TASK PROMPT:
Repeat the data exactly. Pictures are not part of the copy.

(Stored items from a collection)
# # # # # # #

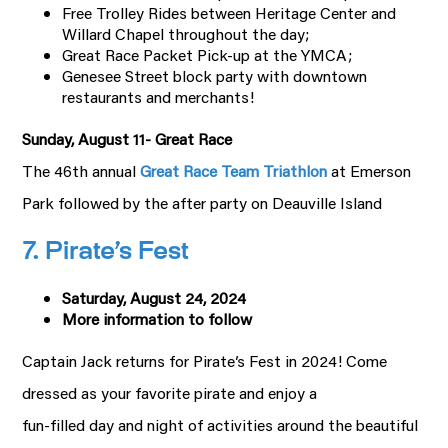
Free Trolley Rides between Heritage Center and
Willard Chapel throughout the day;
Great Race Packet Pick-up at the YMCA;
Genesee Street block party with downtown
restaurants and merchants!
Sunday, August 11- Great Race
The 46th annual
Great Race Team Triathlon
at Emerson
Park followed by the after party on Deauville Island
7. Pirate’s Fest
Saturday, August 24, 2024
More information to follow
Captain Jack returns for Pirate’s Fest in 2024! Come
dressed as your favorite pirate and enjoy a
fun-filled day and night of activities around the beautiful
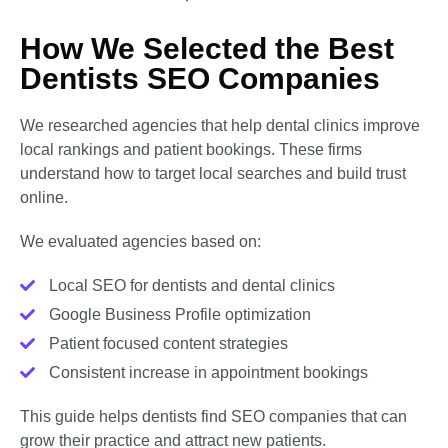
How We Selected the Best
Dentists SEO Companies
We researched agencies that help dental clinics improve
local rankings and patient bookings. These firms
understand how to target local searches and build trust
online.
We evaluated agencies based on:
Local SEO for dentists and dental clinics
Google Business Profile optimization
Patient focused content strategies
Consistent increase in appointment bookings
This guide helps dentists find SEO companies that can
grow their practice and attract new patients.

# # # # # # #

RESULT FOR THIS EXERCISE:
Free Trolley Rides between Heritage Center and
Willard Chapel throughout the day;
Great Race Packet Pick-up at the YMCA;
Genesee Street block party with downtown
restaurants and merchants!
Sunday, August 11- Great Race
The 46th annual
Great Race Team Triathlon
at Emerson
Park followed by the after party on Deauville Island
7. Pirate’s Fest
Saturday, August 24, 2024
More information to follow
Captain Jack returns for Pirate’s Fest in 2024! Come
dressed as your favorite pirate and enjoy a
fun-filled day and night of activities around the beautiful
How We Selected the Best
Dentists SEO Companies
We researched agencies that help dental clinics improve
local rankings and patient bookings. These firms
understand how to target local searches and build trust
online.
We evaluated agencies based on:
Local SEO for dentists and dental clinics
Google Business Profile optimization
Patient focused content strategies
Consistent increase in appointment bookings
This guide helps dentists find SEO companies that can
grow their practice and attract new patients.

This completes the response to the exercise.